Background
Chemical peeling, also termed chemexfoliation, represents accelerated exfoliation or skin damage induced by caustic agents that cause controlled damage, followed by the release of cytokines and inflammatory mediators, resulting in thickening of the epidermis, deposition of collagen, reorganization of structural elements, and increases in dermal volume. This process decreases solar elastosis and replaces and reorients the new dermal connective tissue. The result is an improved clinical appearance of the skin, with fewer rhytides and decreased pigmentary dyschromia, and a more youthful appearance.
The images below depict a patient during and after a salicylic acid peel.
Men also request chemical peeling. This 56-year-old man is in the process of a salicylic acid peel.
Same patient as shown above following a successful chemical peeling.
In recent years, a large shift has occurred in the manner and depth to which peels are performed. Lasers largely have supplanted deep chemical peeling because of the control of depth they afford, their lesser effect on pigmentation, and their ease of use, with no chemical adverse effects.
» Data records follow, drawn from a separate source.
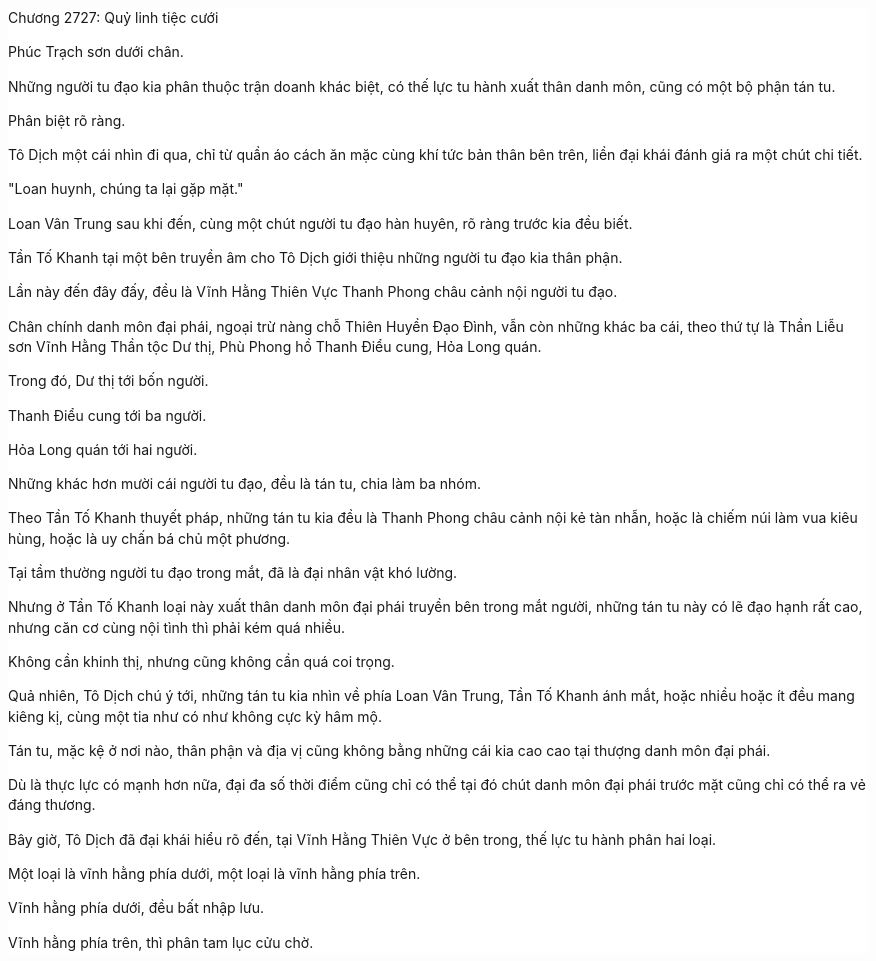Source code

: 




Chương 2727: Quỷ linh tiệc cưới


Phúc Trạch sơn dưới chân.

Những người tu đạo kia phân thuộc trận doanh khác biệt, có thế lực tu hành xuất thân danh môn, cũng có một bộ phận tán tu.

Phân biệt rõ ràng.

Tô Dịch một cái nhìn đi qua, chỉ từ quần áo cách ăn mặc cùng khí tức bản thân bên trên, liền đại khái đánh giá ra một chút chi tiết.

"Loan huynh, chúng ta lại gặp mặt."

Loan Vân Trung sau khi đến, cùng một chút người tu đạo hàn huyên, rõ ràng trước kia đều biết.

Tần Tố Khanh tại một bên truyền âm cho Tô Dịch giới thiệu những người tu đạo kia thân phận.

Lần này đến đây đấy, đều là Vĩnh Hằng Thiên Vực Thanh Phong châu cảnh nội người tu đạo.

Chân chính danh môn đại phái, ngoại trừ nàng chỗ Thiên Huyền Đạo Đình, vẫn còn những khác ba cái, theo thứ tự là Thần Liễu sơn Vĩnh Hằng Thần tộc Dư thị, Phù Phong hồ Thanh Điểu cung, Hỏa Long quán.

Trong đó, Dư thị tới bốn người.

Thanh Điểu cung tới ba người.

Hỏa Long quán tới hai người.

Những khác hơn mười cái người tu đạo, đều là tán tu, chia làm ba nhóm.

Theo Tần Tố Khanh thuyết pháp, những tán tu kia đều là Thanh Phong châu cảnh nội kẻ tàn nhẫn, hoặc là chiếm núi làm vua kiêu hùng, hoặc là uy chấn bá chủ một phương.

Tại tầm thường người tu đạo trong mắt, đã là đại nhân vật khó lường.

Nhưng ở Tần Tố Khanh loại này xuất thân danh môn đại phái truyền bên trong mắt người, những tán tu này có lẽ đạo hạnh rất cao, nhưng căn cơ cùng nội tình thì phải kém quá nhiều.

Không cần khinh thị, nhưng cũng không cần quá coi trọng.

Quả nhiên, Tô Dịch chú ý tới, những tán tu kia nhìn về phía Loan Vân Trung, Tần Tố Khanh ánh mắt, hoặc nhiều hoặc ít đều mang kiêng kị, cùng một tia như có như không cực kỳ hâm mộ.

Tán tu, mặc kệ ở nơi nào, thân phận và địa vị cũng không bằng những cái kia cao cao tại thượng danh môn đại phái.

Dù là thực lực có mạnh hơn nữa, đại đa số thời điểm cũng chỉ có thể tại đó chút danh môn đại phái trước mặt cũng chỉ có thể ra vẻ đáng thương.

Bây giờ, Tô Dịch đã đại khái hiểu rõ đến, tại Vĩnh Hằng Thiên Vực ở bên trong, thế lực tu hành phân hai loại.

Một loại là vĩnh hằng phía dưới, một loại là vĩnh hằng phía trên.

Vĩnh hằng phía dưới, đều bất nhập lưu.

Vĩnh hằng phía trên, thì phân tam lục cửu chờ.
Superficial peels, in contrast, have increased in popularity. Various agents are used; for simple exfoliation, glycolic or lactic acids are now commonly found in almost all moisturizers and in many makeup bases.
Aging skin undergoes a number of changes. With time, it thins, falls, and creases along muscular and gravitational folds. Compared with the effects of simple aging on skin, sun damage leads to additional and different problems, including thickening, solar elastosis, and resultant pigmentary irregularities. Carcinogenic effects lead to actinic keratoses, basal and squamous cell cancers, and, less directly, to melanomas.
Scarring from trauma or acne contributes to an irregular skin surface. True skin laxity in the form of brow ptosis, eyelid bags, jowls and loss of neckline, ear lobule elongation, nasal tip drop, upper lip thinning, and other manifestations are currently treated surgically with facial rejuvenation procedures (eg, face lift, brow lift, rhinoplasty, lip augmentation). Conversely, these procedures do not help skin textural damage. Fine lines, pigmentary irregularities over a broad area, and aging skin are treated with peeling using either chemical or mechanical means.
A discussion of mechanical peeling is warranted for thoroughness. Lasers largely are used for skin ablation, with the carbon dioxide ultrapulsed laser currently used most often. The Er:YAG laser is used more for superficial resurfacing when little tightening and superficial depth of peel are required.
Fractional laser resurfacing devices have shown encouraging results, especially for acne scarring.
Many surgeons still use dermabrasion. The lack of control and lack of ability to resurface evenly have resulted in the supplantation of this technique by those already discussed. Microdermabrasion is currently a popular technique because no downtime or discomfort is associated with the procedure. Medical devices tend to have stronger suction, and more abrasive crystals are used, while spa and lay devices tend to be gentler, with less overall effect but increased safety. In general, mechanical abrasion tends to improve scarring more than chemical peeling agents, given similar depth of penetration.
Currently, a number of categories of chemical peeling agents available for rejuvenating the skin can be found. These range from superficial formulations available over the counter to deep chemical agents that should only be applied by a physician in a controlled setting. When used in the proper setting with appropriate technique, nearly all of these products have proven successful in improving quality and appearance of facial skin.
The goal of chemical peeling is to remove a predictable uniform thickness of damaged skin. Normal wound healing and skin rejuvenation follow, while complications such as scarring and pigmentary changes are minimized.